Throughout the excavations, the archaeological team continually felt the presence of the families that have lived in the area for generations. Many workers on the site in the 1980s lived adjacent to the excavations or had relatives—fathers, grandfathers, uncles, great uncles—who worked for Harland in the 1920s. The excavation team rented houses, borrowed tools, and sometimes purchased land from the locals, though such efforts weren’t always successful; they were unable to purchase or re-excavate the field where Harland’s Trench L was located, stopping them from checking Harland’s reported findings. But in other situations, the locals were a valuable asset to the excavations. George Papaioannou, the former mayor of Heraklion (Archaia Nemea) who owned land adjacent to the excavations, allowed the team free use of his chicken sheds and water to process finds. Perhaps most importantly, the excavation team interacted with the families on a social level: attending workers’ banquets, weddings, funerals, and local festivals. Wright and Dabney reminisced about their time at Tsoungiza: “We convinced one family to whitewash their family chapel of Ayia Paraskevi (St. Friday, the Day of Preparedness) and celebrate the eve of the saint’s day one summer with a slaughtered lamb, traditional music and dancing, and consumption of too much of the family’s household wine!” It was these experiences that make for some of Wright and Dabney’s favorite recollections of Tsoungiza. They explain that their strongest memories “are those that we share with the many students and many villagers we worked with—discoveries in the trenches and museum, meals we shared together at the dig house and in the homes of villagers, and the intellectual development of our students, many of whom have gone on to successful careers of their own.”

With guidance from the local residents, the NVAP team learned to make sun-dried mudbricks (T. Dabney)

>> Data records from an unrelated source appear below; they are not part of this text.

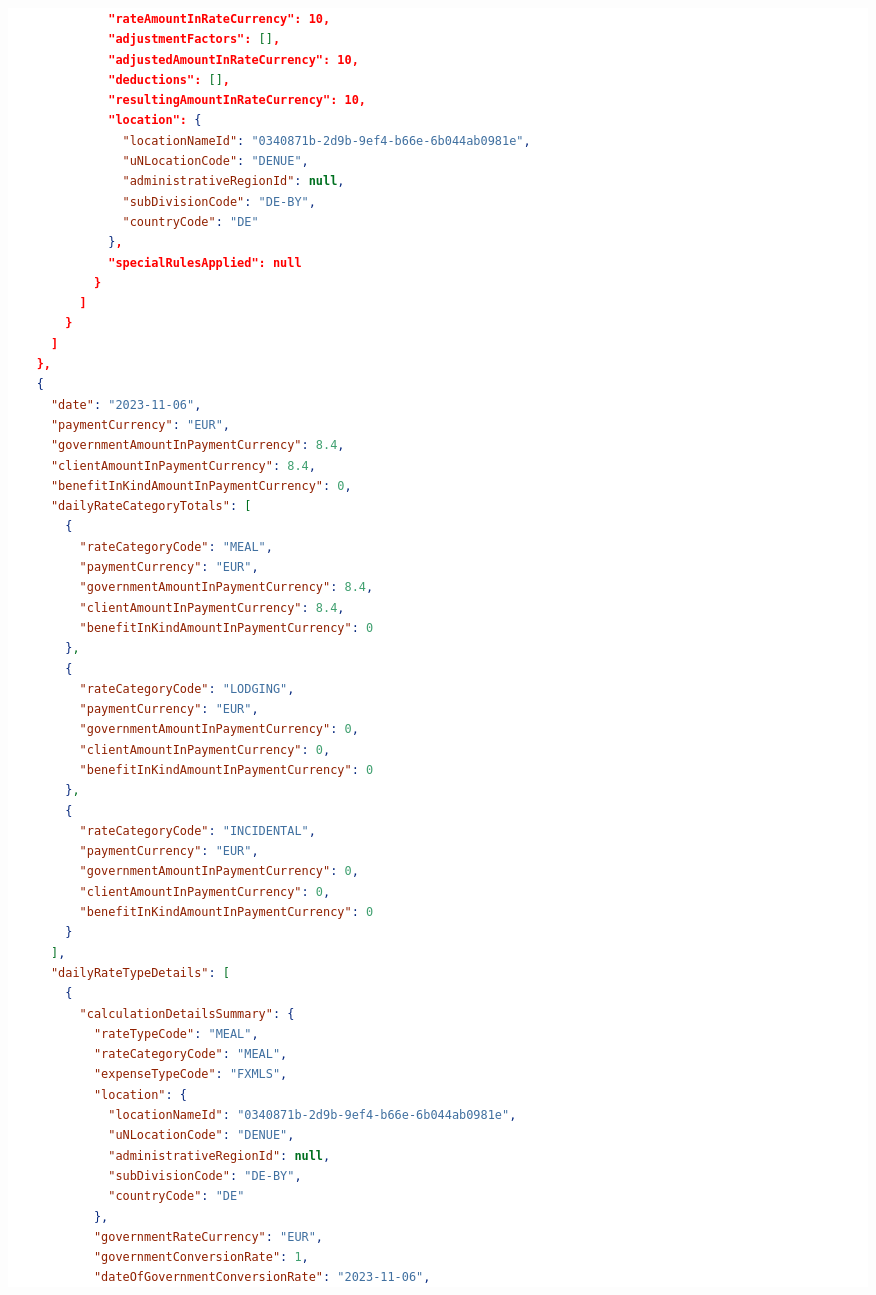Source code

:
 ```json
              "rateAmountInRateCurrency": 10,
              "adjustmentFactors": [],
              "adjustedAmountInRateCurrency": 10,
              "deductions": [],
              "resultingAmountInRateCurrency": 10,
              "location": {
                "locationNameId": "0340871b-2d9b-9ef4-b66e-6b044ab0981e",
                "uNLocationCode": "DENUE",
                "administrativeRegionId": null,
                "subDivisionCode": "DE-BY",
                "countryCode": "DE"
              },
              "specialRulesApplied": null
            }
          ]
        }
      ]
    },
    {
      "date": "2023-11-06",
      "paymentCurrency": "EUR",
      "governmentAmountInPaymentCurrency": 8.4,
      "clientAmountInPaymentCurrency": 8.4,
      "benefitInKindAmountInPaymentCurrency": 0,
      "dailyRateCategoryTotals": [
        {
          "rateCategoryCode": "MEAL",
          "paymentCurrency": "EUR",
          "governmentAmountInPaymentCurrency": 8.4,
          "clientAmountInPaymentCurrency": 8.4,
          "benefitInKindAmountInPaymentCurrency": 0
        },
        {
          "rateCategoryCode": "LODGING",
          "paymentCurrency": "EUR",
          "governmentAmountInPaymentCurrency": 0,
          "clientAmountInPaymentCurrency": 0,
          "benefitInKindAmountInPaymentCurrency": 0
        },
        {
          "rateCategoryCode": "INCIDENTAL",
          "paymentCurrency": "EUR",
          "governmentAmountInPaymentCurrency": 0,
          "clientAmountInPaymentCurrency": 0,
          "benefitInKindAmountInPaymentCurrency": 0
        }
      ],
      "dailyRateTypeDetails": [
        {
          "calculationDetailsSummary": {
            "rateTypeCode": "MEAL",
            "rateCategoryCode": "MEAL",
            "expenseTypeCode": "FXMLS",
            "location": {
              "locationNameId": "0340871b-2d9b-9ef4-b66e-6b044ab0981e",
              "uNLocationCode": "DENUE",
              "administrativeRegionId": null,
              "subDivisionCode": "DE-BY",
              "countryCode": "DE"
            },
            "governmentRateCurrency": "EUR",
            "governmentConversionRate": 1,
            "dateOfGovernmentConversionRate": "2023-11-06",
```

Now that NVAP III has been published, Wright and Dabney are returning to Kommos. They became interested in the site when Joseph and Maria Shaw mentored them early in their careers. When Wright was director of the ASCSA, he helped the Shaws develop a site conservation plan for Kommos that was approved by the Ministry of Culture. He is now working with the Ephoreia to implement the plan with the hopes of opening the site to the public in the next several years. Both Wright and Dabney are looking forward to the end of the pandemic so that they can start working with conservators to stabilize the standing remains of the Bronze Age Mediterranean port.